Can you elaborate a bit more on what you intend to change? I’m not following. How would you fit the entire Function struct into a uint16?

I am at my vote limit currently :frowning:

@mrjn, I believe the overall goal is to remove a gigantic switch statement and put functions in an object from my understanding. Then when a function is needed we can call the object and function by name reference. Is that a close understanding @chewxy ?

I’m saying instead of passing around a string as a function name, pass around a uint16, called Fn. This allows us to directly build map[gql.Fn]T or if you really want to push the performance angle, []T.

This way in order to add new functions to DQL, we simply add to the enumerations and the maps, instead of hunting all over the place to add and then leave some places out (which is what I was fixing in the first place)

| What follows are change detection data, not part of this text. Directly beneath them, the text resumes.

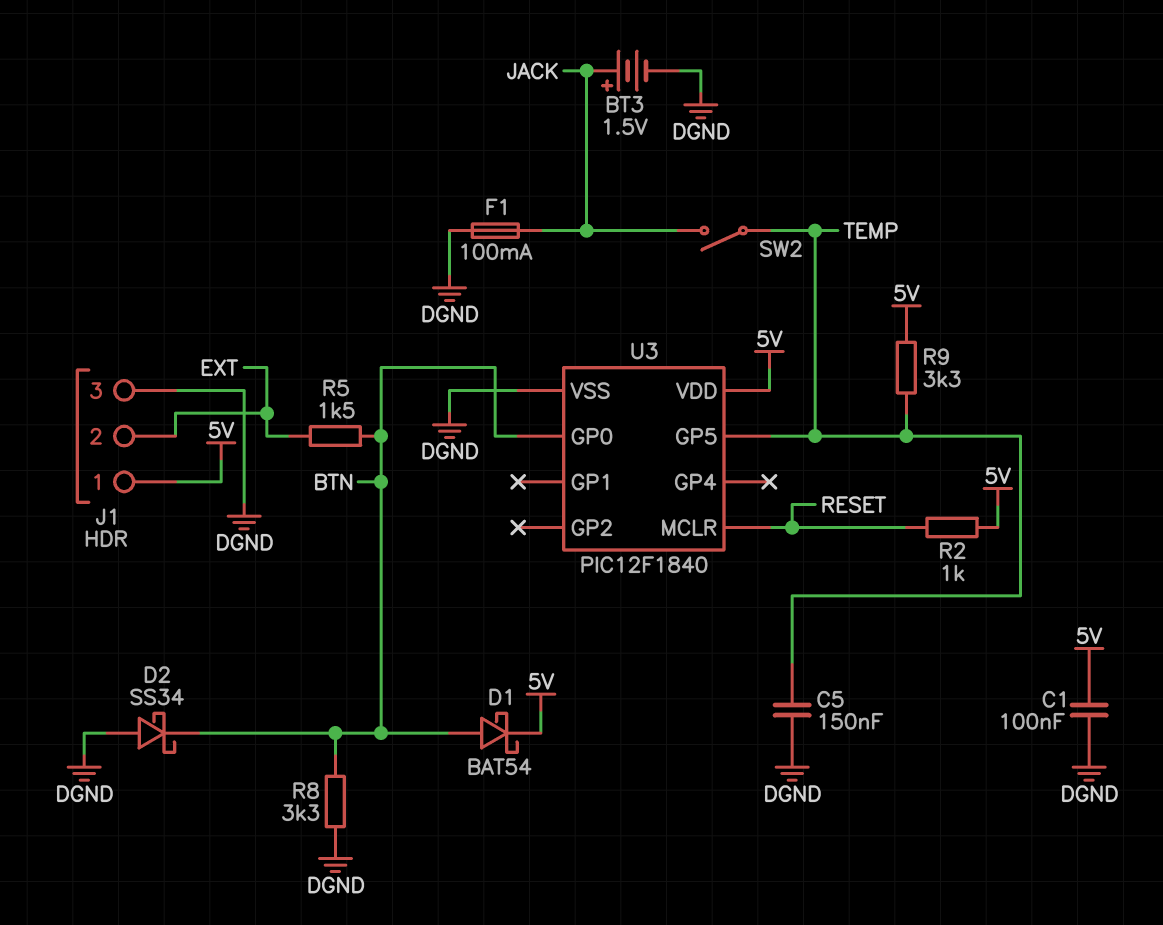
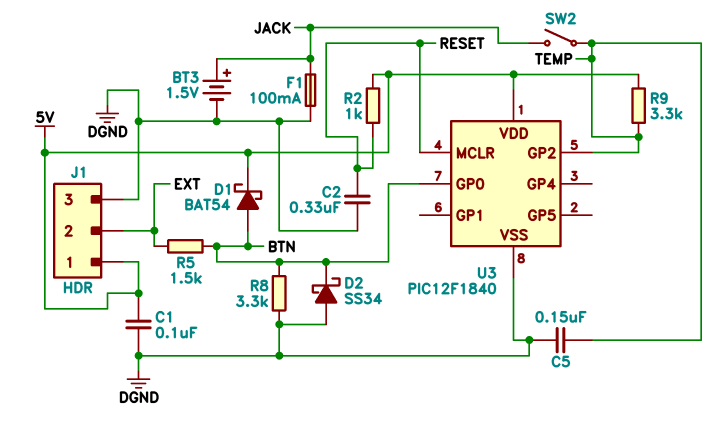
C2: none -> 330nF (DGND, RESET)
U3 pin GP2: none -> TEMP
U3 pin GP5: TEMP -> none

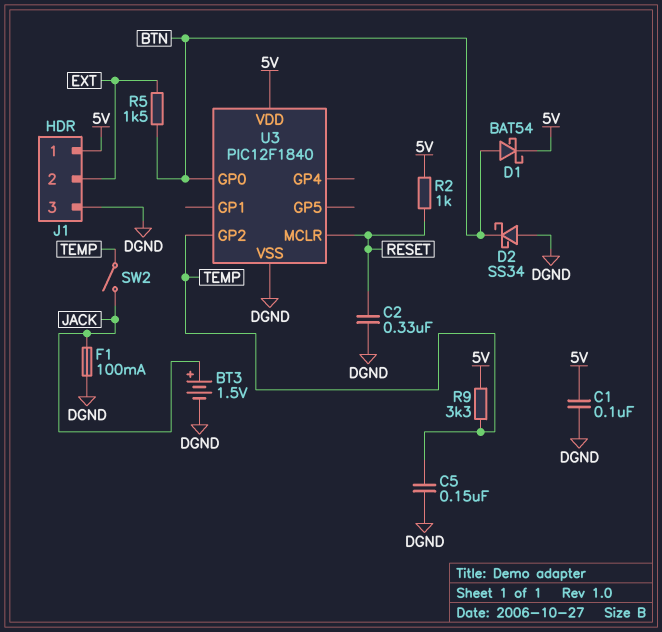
R8: 3.3k (BTN, DGND) -> none

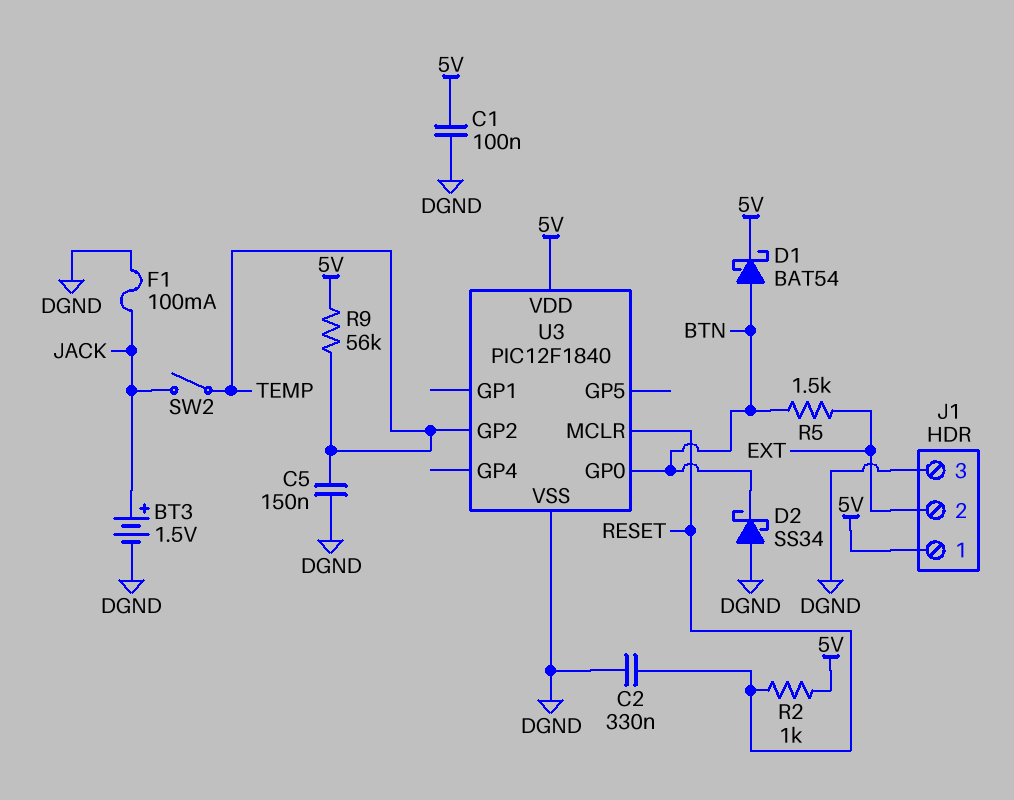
R9: 3.3k (5V, TEMP) -> 56k (5V, TEMP)

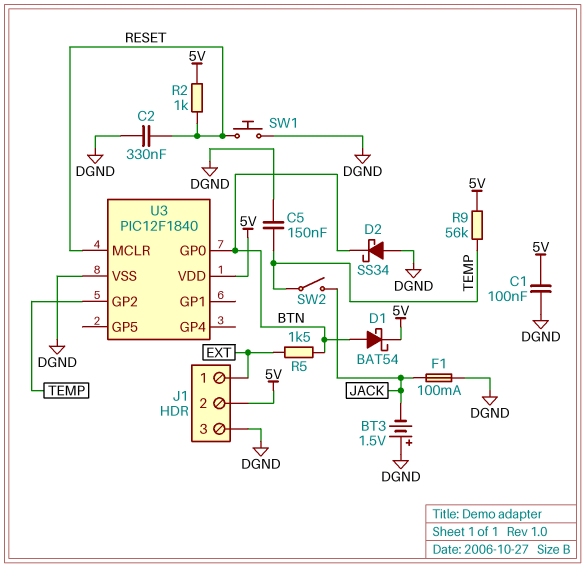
BT3: 1.5V (plus JACK, minus DGND) -> 1.5V (plus DGND, minus JACK)
J1 pin 1: 5V -> EXT
J1 pin 2: EXT -> 5V
SW1: none -> button (DGND, RESET)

I edited the code in my top post with added comments on what I meant.

1 Like

by its identity reference, not name reference (that is what we currently do), but that’s correct.

1 Like

Got it. Optimization wise, might not make a difference. But, if it improves code quality as well, then we’re golden.

1 Like

Experience informs me that when you switch named implementations for numbered implementations, you often see some speedup (traditional example is when you go from straight lambda calculus to one with deBruijn indices, you see a 2-4x speedup). But overall, you’re right, the speedups maybe overall small compared to the fetching of data in the subgraphs, and so, insignificant.